▶ _WRITTEN PROBLEM A_:
In the Transfiguration passage, what did the voice from the cloud say?

▶ _SELECTED EXTRACT_:
Jesus Transfigured on the Mount

28 Now it came to pass, about eight days after these sayings, that He took Peter, John, and James and went up on the mountain to pray. 

29 As He prayed, the appearance of His face was altered, and His robe became white and glistening. 

30 And behold, two men talked with Him, who were Moses and Elijah, 

31 who appeared in glory and spoke of His decease which He was about to accomplish at Jerusalem. 

32 But Peter and those with him were heavy with sleep; and when they were fully awake, they saw His glory and the two men who stood with Him. 

33 Then it happened, as they were parting from Him, that Peter said to Jesus, “Master, it is good for us to be here; and let us make three tabernacles: one for You, one for Moses, and one for Elijah”—not knowing what he said.

34 While he was saying this, a cloud came and overshadowed them; and they were fearful as they entered the cloud. 

35 And a voice came out of the cloud, saying, “This is My beloved Son. Hear Him!” 

36 When the voice had ceased, Jesus was found alone. But they kept quiet, and told no one in those days any of the things they had seen.

Jesus is the Promised Messiah

by Fr. Tommy Lane

What a grace for Peter and James and John to see Jesus transfigured. They got a preview of the glory of Jesus risen from the dead and his glory in heaven. It was also a preview of the glory we all hope to share in heaven. This was a very special grace for Peter and James and John.

▶ _GIVEN RECORDS_:
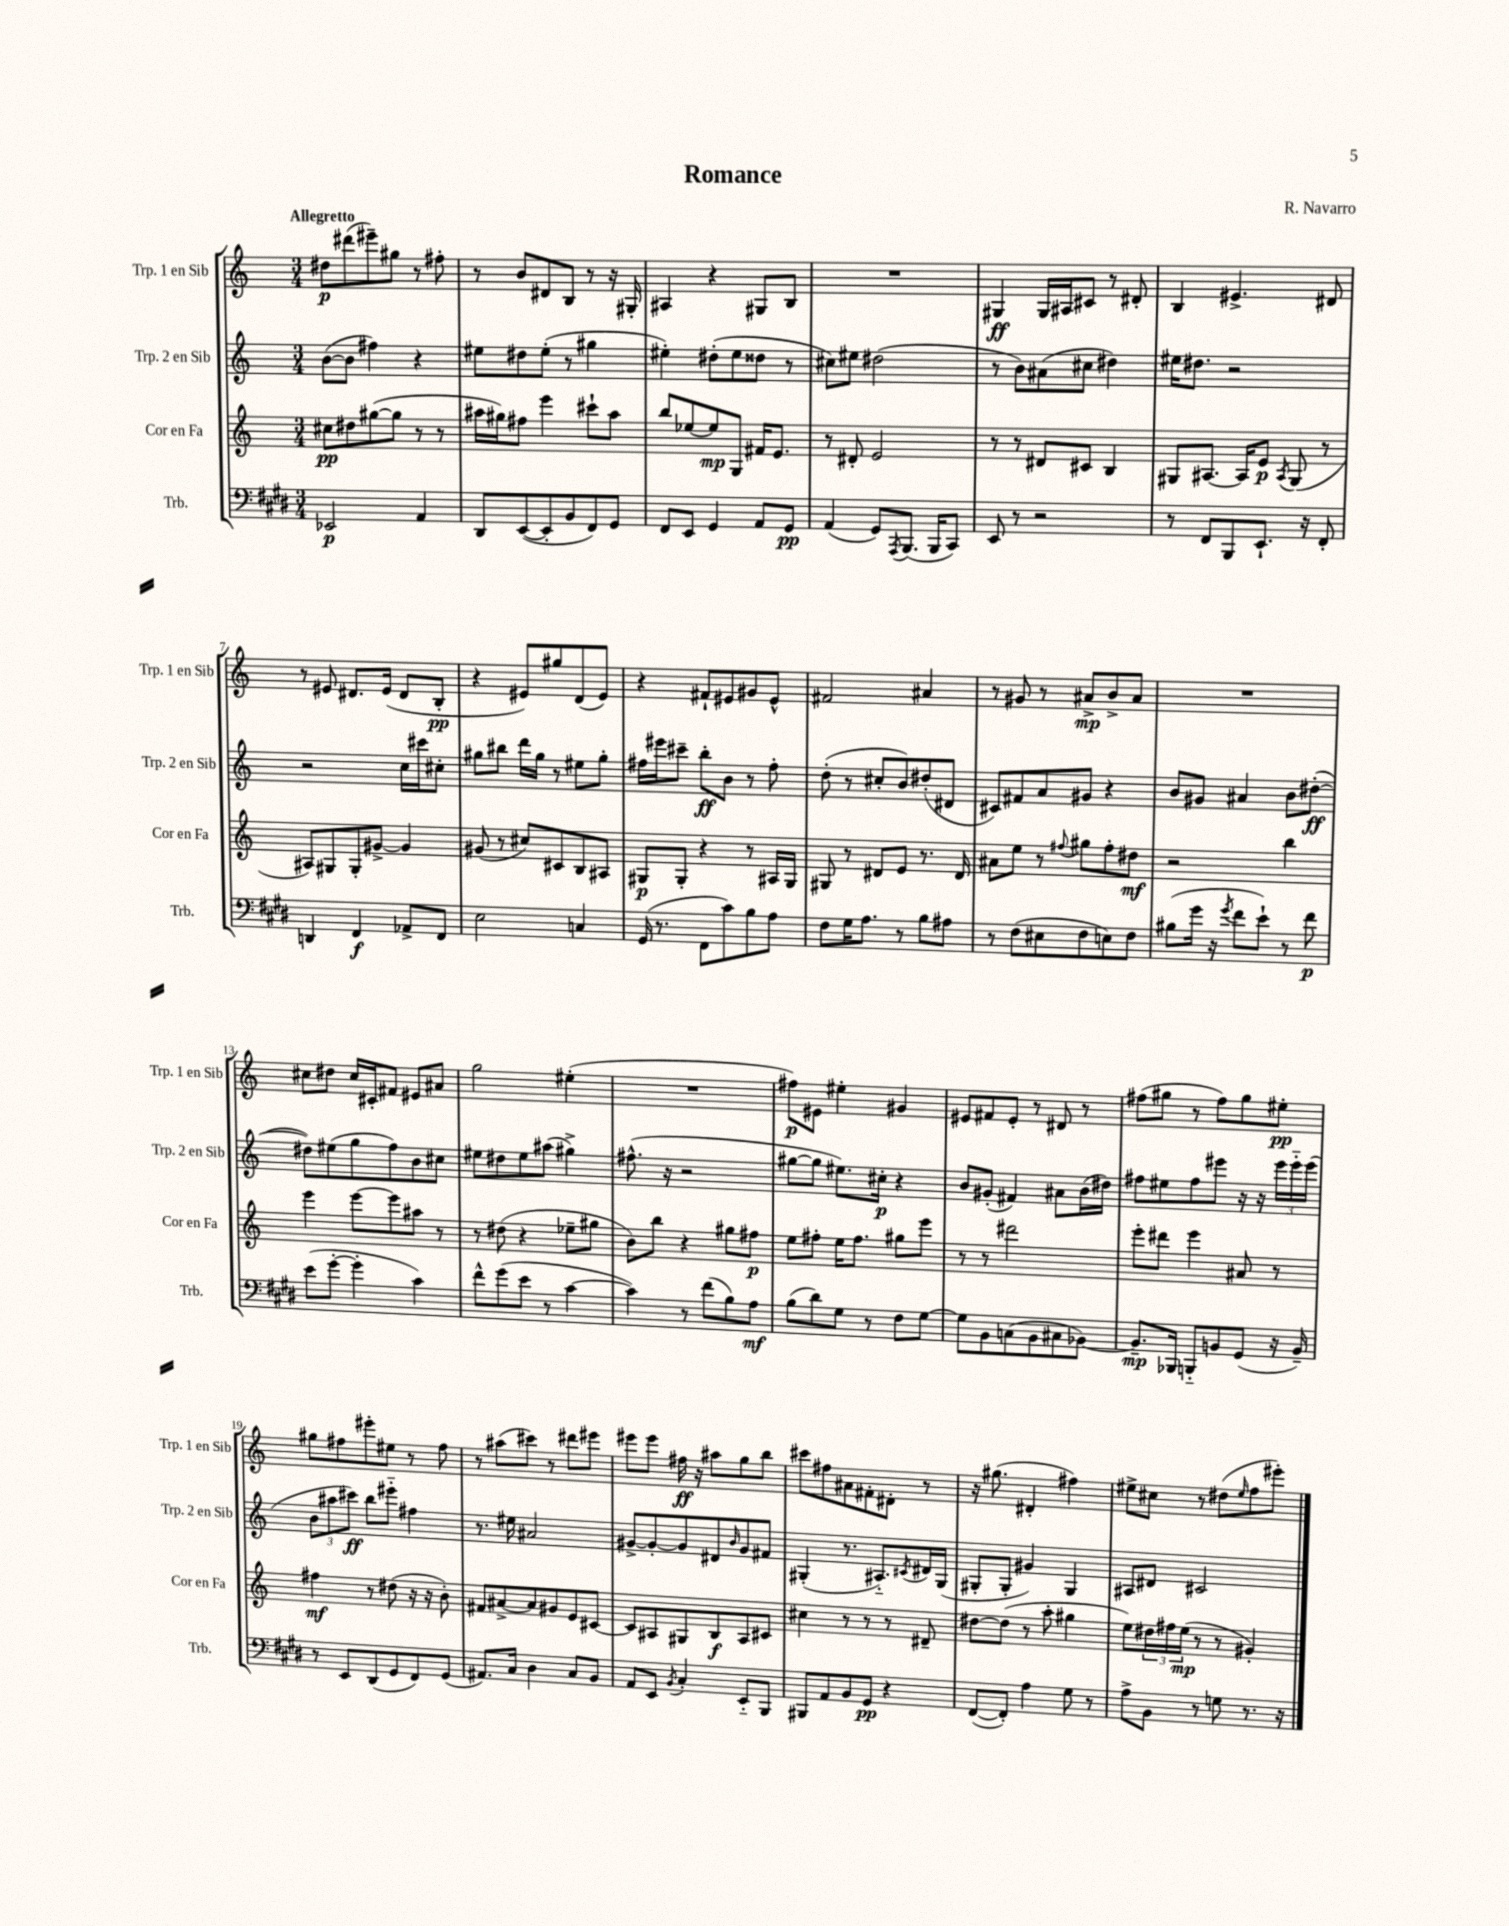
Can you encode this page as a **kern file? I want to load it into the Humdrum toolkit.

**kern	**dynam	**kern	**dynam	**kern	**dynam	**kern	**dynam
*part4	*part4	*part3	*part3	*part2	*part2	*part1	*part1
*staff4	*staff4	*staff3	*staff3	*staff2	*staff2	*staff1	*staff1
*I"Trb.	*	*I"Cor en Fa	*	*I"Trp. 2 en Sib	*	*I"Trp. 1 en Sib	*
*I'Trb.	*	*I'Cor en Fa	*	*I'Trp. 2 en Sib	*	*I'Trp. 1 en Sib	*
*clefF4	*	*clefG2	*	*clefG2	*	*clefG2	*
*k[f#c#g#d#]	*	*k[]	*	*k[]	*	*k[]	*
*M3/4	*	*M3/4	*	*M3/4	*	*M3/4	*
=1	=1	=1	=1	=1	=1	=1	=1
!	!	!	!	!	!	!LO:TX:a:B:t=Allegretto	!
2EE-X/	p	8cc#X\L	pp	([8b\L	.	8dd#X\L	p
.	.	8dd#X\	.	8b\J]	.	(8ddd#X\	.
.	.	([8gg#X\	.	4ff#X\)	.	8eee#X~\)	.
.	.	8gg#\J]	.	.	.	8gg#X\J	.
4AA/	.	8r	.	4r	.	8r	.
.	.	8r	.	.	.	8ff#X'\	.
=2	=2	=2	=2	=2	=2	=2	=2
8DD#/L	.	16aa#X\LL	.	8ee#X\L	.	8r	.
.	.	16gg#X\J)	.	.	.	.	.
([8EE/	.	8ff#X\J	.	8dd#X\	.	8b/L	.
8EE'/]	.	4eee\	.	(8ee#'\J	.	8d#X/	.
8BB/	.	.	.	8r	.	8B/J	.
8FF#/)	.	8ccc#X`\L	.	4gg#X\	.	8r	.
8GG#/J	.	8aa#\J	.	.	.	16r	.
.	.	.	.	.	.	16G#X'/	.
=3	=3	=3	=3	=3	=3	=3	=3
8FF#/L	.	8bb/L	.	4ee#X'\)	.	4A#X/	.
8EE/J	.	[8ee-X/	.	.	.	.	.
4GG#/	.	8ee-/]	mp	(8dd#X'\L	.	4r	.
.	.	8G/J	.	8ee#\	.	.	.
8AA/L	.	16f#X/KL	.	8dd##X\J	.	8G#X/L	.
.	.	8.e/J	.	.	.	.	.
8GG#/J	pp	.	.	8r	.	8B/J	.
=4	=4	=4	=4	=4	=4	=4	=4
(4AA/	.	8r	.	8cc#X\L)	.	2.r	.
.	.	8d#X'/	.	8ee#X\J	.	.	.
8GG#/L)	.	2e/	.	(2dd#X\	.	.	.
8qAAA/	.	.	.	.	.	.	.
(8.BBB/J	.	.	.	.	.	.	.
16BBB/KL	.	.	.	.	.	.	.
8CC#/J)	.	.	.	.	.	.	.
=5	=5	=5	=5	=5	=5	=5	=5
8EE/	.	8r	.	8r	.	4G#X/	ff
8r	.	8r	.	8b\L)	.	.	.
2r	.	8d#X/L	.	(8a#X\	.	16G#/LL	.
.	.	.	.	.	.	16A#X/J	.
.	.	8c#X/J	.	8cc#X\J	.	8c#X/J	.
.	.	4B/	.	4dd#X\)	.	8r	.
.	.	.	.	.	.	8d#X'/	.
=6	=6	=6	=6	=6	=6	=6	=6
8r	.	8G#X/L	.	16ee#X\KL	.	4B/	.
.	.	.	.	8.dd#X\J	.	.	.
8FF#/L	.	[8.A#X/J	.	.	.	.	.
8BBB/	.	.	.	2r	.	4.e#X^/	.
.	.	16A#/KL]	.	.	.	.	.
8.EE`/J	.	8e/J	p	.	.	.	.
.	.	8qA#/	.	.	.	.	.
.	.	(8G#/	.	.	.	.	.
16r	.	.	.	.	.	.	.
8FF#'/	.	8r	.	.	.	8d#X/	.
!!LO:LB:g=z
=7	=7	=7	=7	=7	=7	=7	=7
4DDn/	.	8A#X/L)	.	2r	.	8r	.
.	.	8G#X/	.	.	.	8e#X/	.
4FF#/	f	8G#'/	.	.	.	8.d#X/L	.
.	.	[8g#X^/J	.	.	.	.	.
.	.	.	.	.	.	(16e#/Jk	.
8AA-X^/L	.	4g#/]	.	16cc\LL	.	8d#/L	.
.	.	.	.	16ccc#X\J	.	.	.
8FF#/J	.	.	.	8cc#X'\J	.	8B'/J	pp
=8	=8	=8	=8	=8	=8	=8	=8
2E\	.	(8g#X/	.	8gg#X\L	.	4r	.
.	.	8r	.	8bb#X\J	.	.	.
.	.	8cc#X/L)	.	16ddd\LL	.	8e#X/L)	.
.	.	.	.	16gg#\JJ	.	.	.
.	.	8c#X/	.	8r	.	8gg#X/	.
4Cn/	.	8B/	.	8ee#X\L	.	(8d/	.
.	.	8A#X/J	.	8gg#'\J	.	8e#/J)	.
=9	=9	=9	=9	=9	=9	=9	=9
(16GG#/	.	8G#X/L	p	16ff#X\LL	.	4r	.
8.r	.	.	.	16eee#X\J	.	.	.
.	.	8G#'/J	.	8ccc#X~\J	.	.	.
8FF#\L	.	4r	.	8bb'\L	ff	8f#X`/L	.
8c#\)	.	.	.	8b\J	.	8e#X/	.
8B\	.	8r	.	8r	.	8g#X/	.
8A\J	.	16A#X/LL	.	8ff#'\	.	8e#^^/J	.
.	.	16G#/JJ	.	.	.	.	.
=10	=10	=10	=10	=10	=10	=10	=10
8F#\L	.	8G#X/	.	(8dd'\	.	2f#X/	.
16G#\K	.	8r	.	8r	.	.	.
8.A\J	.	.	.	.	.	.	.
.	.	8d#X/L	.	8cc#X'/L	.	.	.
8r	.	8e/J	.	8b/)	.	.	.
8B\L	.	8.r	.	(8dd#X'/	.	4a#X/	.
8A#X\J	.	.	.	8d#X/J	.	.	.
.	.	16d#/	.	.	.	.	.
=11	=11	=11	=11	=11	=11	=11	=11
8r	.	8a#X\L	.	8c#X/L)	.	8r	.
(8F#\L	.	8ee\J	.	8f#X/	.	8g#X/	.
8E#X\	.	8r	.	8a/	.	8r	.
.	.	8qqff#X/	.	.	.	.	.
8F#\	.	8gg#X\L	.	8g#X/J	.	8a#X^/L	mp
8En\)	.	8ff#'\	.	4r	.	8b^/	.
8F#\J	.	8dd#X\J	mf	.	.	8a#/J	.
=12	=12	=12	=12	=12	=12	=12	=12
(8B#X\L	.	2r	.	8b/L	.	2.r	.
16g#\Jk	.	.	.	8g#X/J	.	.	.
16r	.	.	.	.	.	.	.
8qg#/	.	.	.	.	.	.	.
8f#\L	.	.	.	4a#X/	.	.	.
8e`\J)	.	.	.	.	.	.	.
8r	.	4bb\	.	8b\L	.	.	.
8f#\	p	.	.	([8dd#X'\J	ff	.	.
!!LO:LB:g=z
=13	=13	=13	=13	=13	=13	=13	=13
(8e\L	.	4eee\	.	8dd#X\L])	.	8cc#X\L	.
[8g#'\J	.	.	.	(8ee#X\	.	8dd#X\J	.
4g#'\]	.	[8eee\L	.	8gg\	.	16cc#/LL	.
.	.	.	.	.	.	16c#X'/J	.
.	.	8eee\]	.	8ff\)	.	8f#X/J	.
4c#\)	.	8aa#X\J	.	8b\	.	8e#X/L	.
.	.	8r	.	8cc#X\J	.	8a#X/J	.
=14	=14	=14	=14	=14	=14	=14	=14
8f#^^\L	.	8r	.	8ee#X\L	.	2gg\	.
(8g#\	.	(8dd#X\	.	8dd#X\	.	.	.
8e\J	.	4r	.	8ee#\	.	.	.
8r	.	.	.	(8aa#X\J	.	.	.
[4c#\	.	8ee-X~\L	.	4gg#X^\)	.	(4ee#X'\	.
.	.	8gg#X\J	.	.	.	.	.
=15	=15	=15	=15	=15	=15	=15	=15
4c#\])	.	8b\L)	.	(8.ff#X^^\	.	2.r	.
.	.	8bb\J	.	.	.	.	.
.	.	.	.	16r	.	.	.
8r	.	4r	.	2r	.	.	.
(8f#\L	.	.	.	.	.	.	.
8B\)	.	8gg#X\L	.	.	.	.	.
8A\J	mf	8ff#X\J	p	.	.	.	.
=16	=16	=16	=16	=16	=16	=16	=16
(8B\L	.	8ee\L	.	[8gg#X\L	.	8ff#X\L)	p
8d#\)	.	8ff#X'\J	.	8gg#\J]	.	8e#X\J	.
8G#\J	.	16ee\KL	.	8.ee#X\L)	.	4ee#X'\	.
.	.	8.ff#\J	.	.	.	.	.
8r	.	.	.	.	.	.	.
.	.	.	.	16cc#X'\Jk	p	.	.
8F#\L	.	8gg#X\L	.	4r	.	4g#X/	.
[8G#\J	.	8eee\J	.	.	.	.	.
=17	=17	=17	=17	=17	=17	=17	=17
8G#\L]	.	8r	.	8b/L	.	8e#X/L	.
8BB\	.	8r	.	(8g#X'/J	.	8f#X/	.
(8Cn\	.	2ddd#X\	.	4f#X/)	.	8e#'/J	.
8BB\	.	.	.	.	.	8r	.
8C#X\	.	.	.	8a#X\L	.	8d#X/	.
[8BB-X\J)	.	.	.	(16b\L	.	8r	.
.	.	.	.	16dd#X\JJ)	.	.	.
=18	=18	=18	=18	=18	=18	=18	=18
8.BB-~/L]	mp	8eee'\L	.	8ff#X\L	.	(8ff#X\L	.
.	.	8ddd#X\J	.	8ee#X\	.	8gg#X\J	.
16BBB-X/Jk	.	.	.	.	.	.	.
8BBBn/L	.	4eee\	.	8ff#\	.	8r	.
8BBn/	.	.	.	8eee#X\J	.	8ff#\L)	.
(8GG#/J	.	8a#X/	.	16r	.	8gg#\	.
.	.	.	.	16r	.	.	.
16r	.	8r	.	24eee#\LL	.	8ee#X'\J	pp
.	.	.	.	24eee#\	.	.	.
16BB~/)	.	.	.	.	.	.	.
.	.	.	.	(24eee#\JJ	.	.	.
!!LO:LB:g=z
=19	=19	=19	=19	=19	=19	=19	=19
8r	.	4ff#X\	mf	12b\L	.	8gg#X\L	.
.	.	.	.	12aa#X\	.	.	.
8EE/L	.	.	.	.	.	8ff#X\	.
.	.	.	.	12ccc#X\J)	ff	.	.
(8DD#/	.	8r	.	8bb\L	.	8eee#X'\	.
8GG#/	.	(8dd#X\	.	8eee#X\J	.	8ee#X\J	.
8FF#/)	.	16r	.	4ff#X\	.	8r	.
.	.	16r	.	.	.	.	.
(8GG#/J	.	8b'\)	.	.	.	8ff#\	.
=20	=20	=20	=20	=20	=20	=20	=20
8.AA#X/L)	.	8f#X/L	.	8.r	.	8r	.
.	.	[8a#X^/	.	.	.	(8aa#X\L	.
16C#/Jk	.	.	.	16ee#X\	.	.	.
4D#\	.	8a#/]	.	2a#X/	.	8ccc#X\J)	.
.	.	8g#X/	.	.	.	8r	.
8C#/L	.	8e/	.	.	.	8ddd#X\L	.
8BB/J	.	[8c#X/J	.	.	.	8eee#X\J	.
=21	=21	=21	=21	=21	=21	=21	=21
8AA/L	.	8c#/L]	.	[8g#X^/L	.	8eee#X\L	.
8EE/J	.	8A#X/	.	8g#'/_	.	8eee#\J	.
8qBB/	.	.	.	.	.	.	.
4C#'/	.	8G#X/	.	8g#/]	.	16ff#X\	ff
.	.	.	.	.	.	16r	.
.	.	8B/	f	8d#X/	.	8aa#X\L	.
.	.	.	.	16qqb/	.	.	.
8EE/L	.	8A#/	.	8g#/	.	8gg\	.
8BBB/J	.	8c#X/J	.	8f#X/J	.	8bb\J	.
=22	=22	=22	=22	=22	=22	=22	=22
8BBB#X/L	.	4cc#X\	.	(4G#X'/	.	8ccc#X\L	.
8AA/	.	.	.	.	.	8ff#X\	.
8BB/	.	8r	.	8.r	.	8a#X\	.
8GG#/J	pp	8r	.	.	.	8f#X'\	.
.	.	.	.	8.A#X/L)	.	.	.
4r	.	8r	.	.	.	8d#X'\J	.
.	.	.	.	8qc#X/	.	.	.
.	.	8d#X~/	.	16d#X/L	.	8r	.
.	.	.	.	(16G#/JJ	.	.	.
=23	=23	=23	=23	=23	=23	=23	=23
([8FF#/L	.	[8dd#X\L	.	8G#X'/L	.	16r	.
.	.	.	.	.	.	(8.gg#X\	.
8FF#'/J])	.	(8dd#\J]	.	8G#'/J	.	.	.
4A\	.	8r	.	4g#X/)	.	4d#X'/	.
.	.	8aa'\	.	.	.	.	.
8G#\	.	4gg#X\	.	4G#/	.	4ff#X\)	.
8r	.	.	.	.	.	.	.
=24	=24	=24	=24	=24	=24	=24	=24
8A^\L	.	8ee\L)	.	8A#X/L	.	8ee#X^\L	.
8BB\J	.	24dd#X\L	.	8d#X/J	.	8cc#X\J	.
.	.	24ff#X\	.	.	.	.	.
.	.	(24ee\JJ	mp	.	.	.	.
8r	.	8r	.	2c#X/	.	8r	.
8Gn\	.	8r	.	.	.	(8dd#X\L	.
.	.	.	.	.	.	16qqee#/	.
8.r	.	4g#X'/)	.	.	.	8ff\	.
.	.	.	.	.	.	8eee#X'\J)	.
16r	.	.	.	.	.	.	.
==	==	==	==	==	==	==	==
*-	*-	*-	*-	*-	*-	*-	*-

▶ _WRITTEN PROBLEM B_:
From the listing above, pull out every line that contains the string "kern", matching case exactly.

▶ _EXERCISE ANSWER A_:
“This is My beloved Son. Hear Him!”

▶ _EXERCISE ANSWER B_:
Can you encode this page as a **kern file? I want to load it into the Humdrum toolkit.
**kern	**dynam	**kern	**dynam	**kern	**dynam	**kern	**dynam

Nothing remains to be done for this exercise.